Ten Baking Tips from a Professional Baker
When I found out about the KAF field trip, I was very excited to be learning from a pro. I would definitely call myself comfortable with yeast but I still learned a TON in the class. I think that even the most novice bakers in the group walked away feeling more confident and knowledgeable about baking.
1. When measuring dry ingredients, make small piles around the perimeter of the bowl. Susan explained that this is useful in case something interupts you or you lose track of where you are… You can simply look down in your bowl and see what you’ve already measured out. I did this for the crackers as you can see below.

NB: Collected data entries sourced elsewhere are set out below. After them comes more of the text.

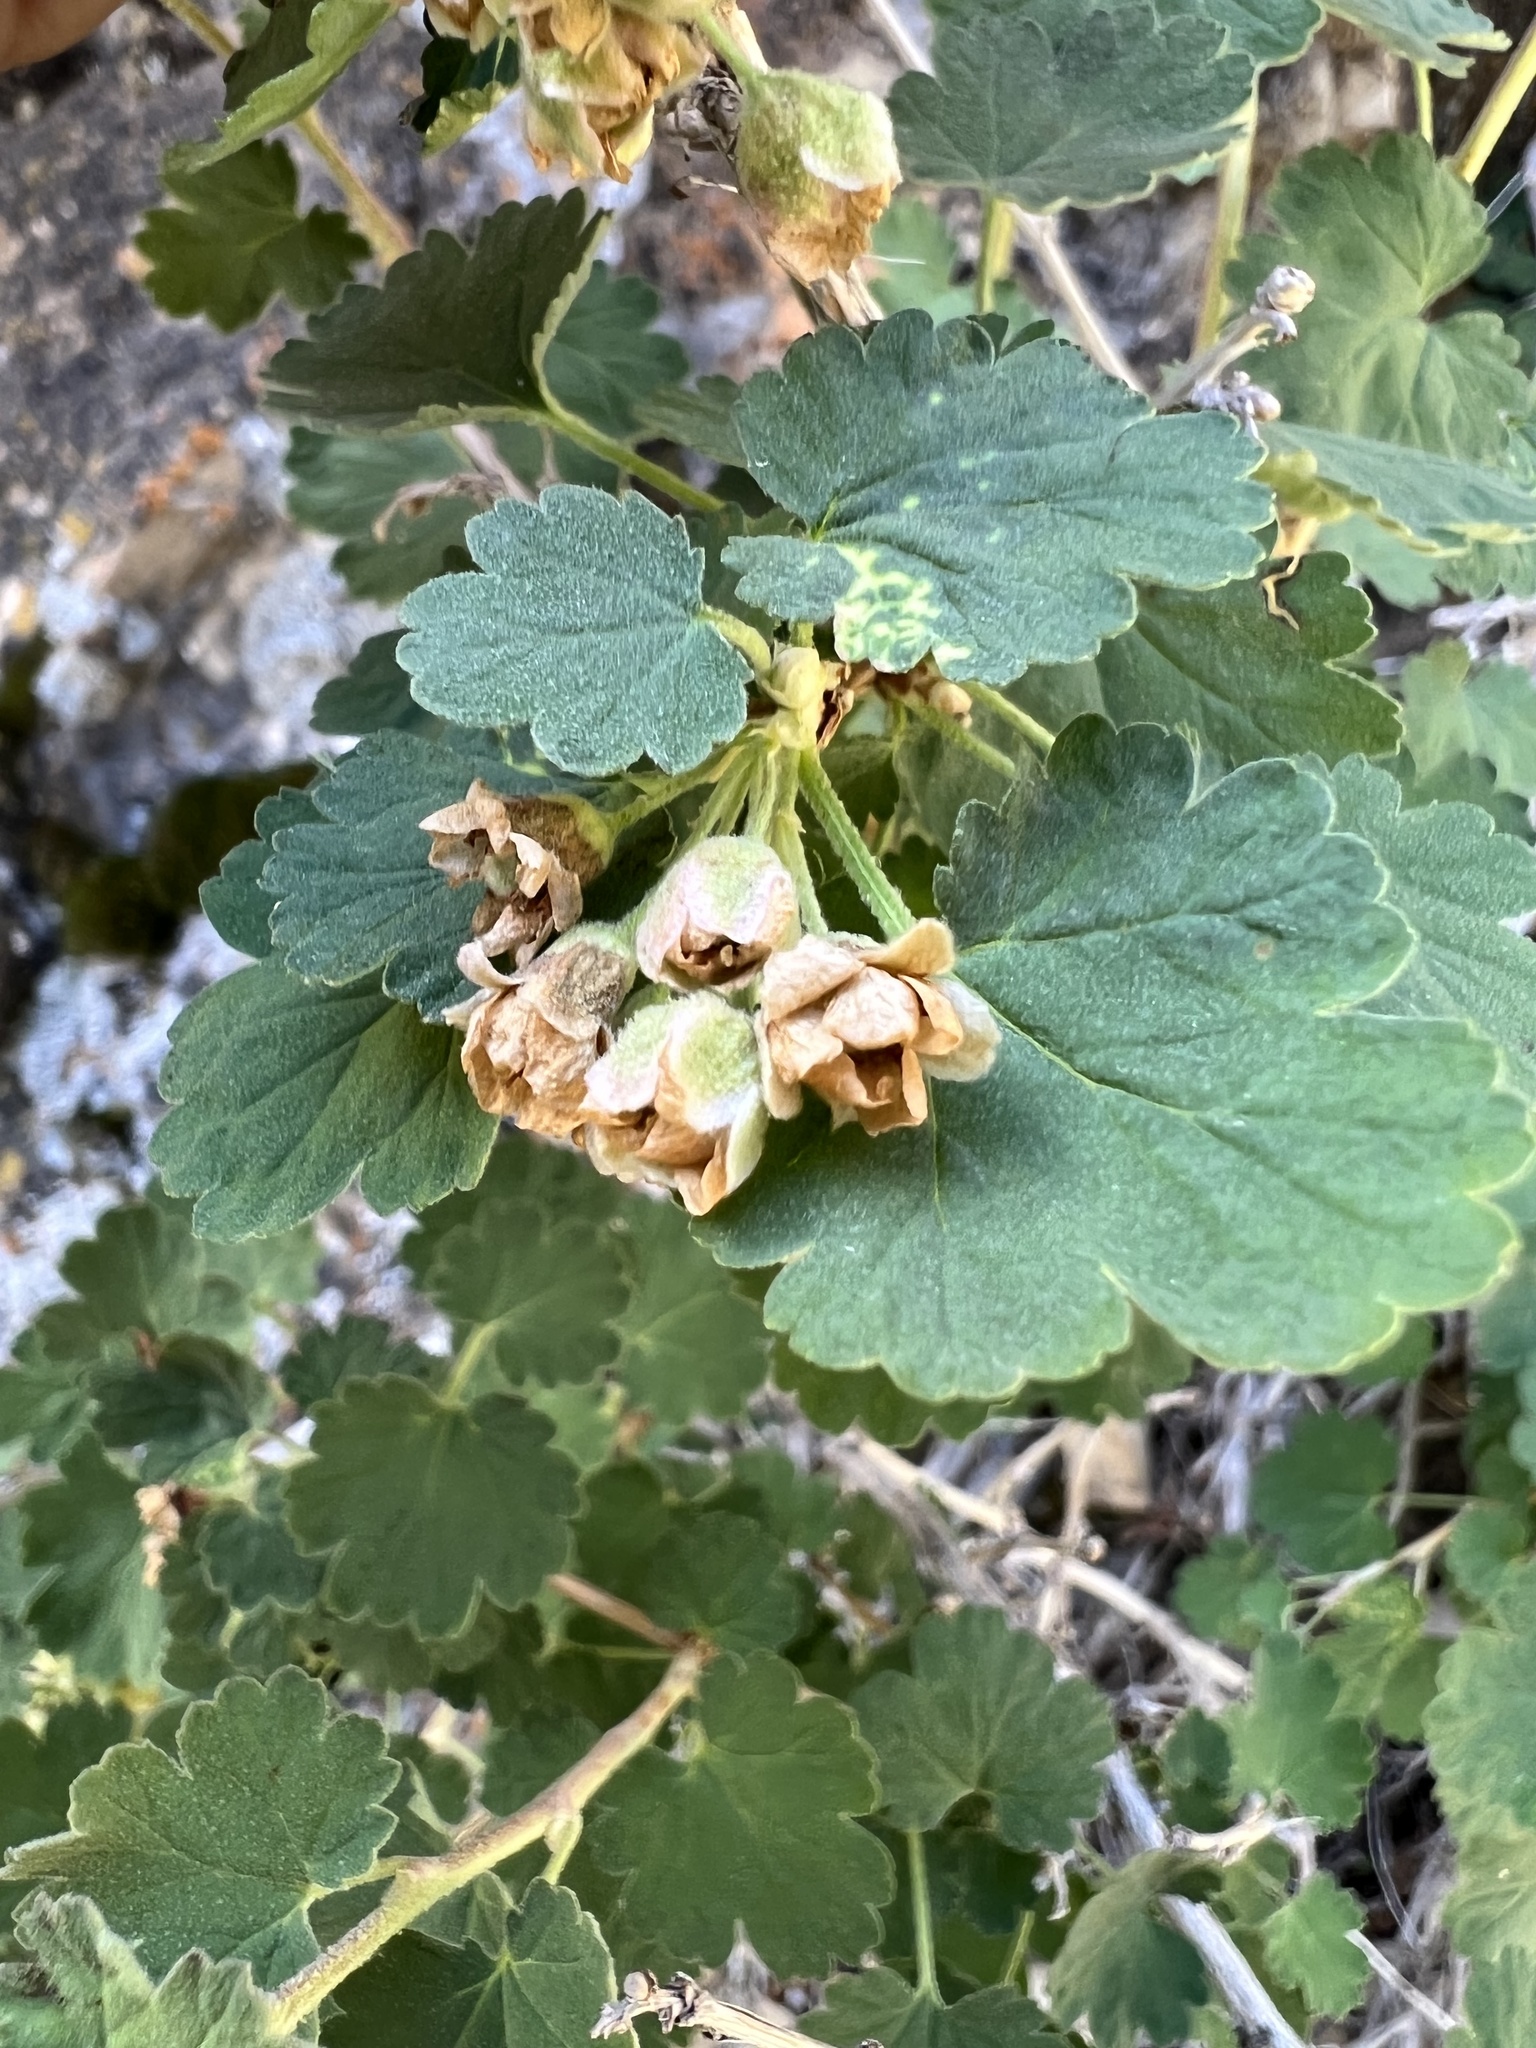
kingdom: Plantae
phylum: Tracheophyta
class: Magnoliopsida
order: Rosales
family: Rosaceae
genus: Physocarpus
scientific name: Physocarpus alternans
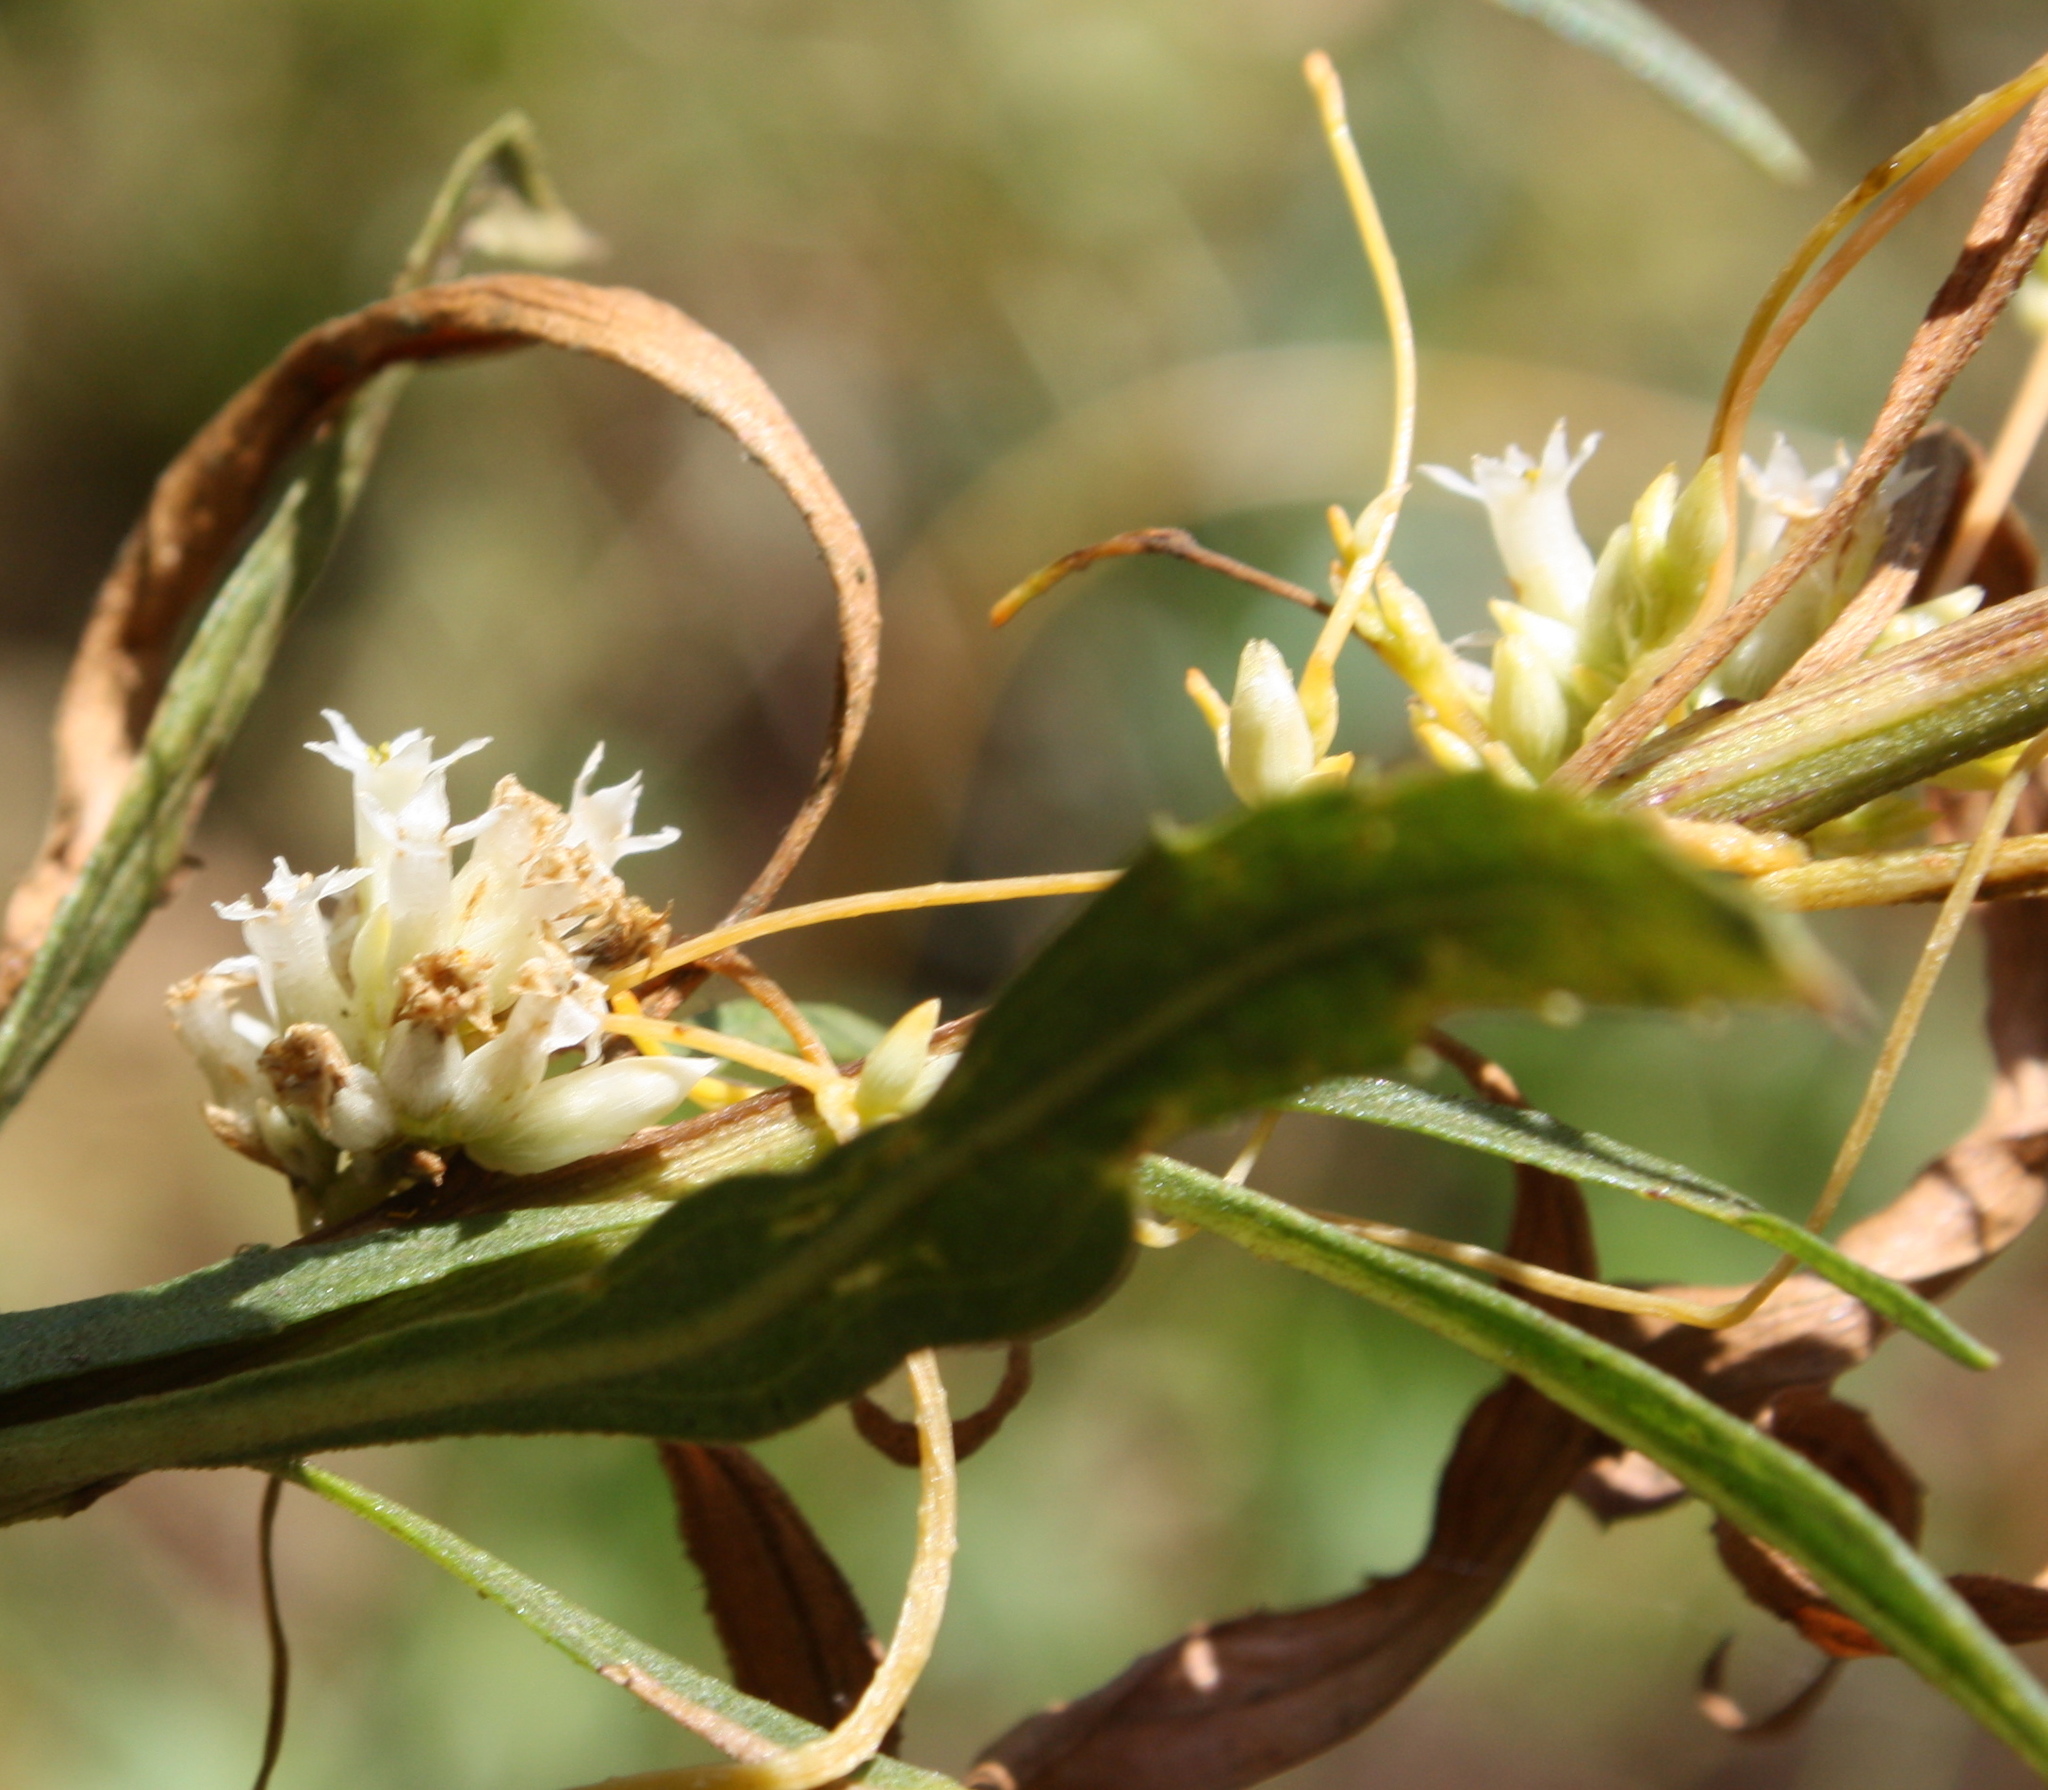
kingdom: Plantae
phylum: Tracheophyta
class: Magnoliopsida
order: Solanales
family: Convolvulaceae
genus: Cuscuta
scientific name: Cuscuta californica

2. When topping a pizza, go light on the toppings, starting with the sauce. If you overload your pizza, it will be soggy on the bottom and won’t rise up while baking. Susan said you should simply “annoint” the pizza dough with sauce and then sprinkle on your toppings.
3. Don’t put raw veggies on a pizza. Since raw veggies release water as they cook, they will make your pizza soggy. Instead, if you are going to use vegetables, be sure to pre-cook them prior to topping your pizza.
4. When rolling dough of any kind, always start from the center and roll out. Most bakers know this, but it’s always good to be reminded of the proper technique.
6. To knead dough, simply Fold, Roll, Turn. These three little words just stuck in my head and convinced me that I was being way too tough with my dough when I kneaded it. You should be gentle but firm with the dough.
7. Keep the heat inside your oven. Check out this awesome KAF oven. Wouldn’t it be nice to have one of those? Susan explained a variety of reasons why their oven can be so precise. For one, the doors are very small compared to the inside of the oven so very little air gets in when you open the oven door. At home, you have a very large opening for the door. Another thing she talked about was the thermostat in the oven. At KAF, their thermostat kicks in if the oven goes 2 degrees off. At home, an electric oven’s thermostat will kick in when it is 10 degrees off and for a gas oven, it’s more like 30 degrees.
8. The smell that most people associate with whole wheat flour is actually the smell of rancid whole wheat flour. Susan had us smell a bucket of rancid whole wheat flour, then a bucket with fresh whole wheat flour. She said most people don’t like whole grain baked goods because they are using rancid flour. Your whole wheat flour shouldn’t have a strong smell to it if it’s fresh. To keep it fresh in your house, store it in the freezer, away from the door.
9. Measure flour correctly. Again, most bakers know that you don’t want to pack flour into the measuring cup. Susan recommended lightly sprinkling the flour into your measuring cup using a spoon/scoop. Once it has filled to the top, use a straight edge to level it off. A cup of flour should be around 4 ounces.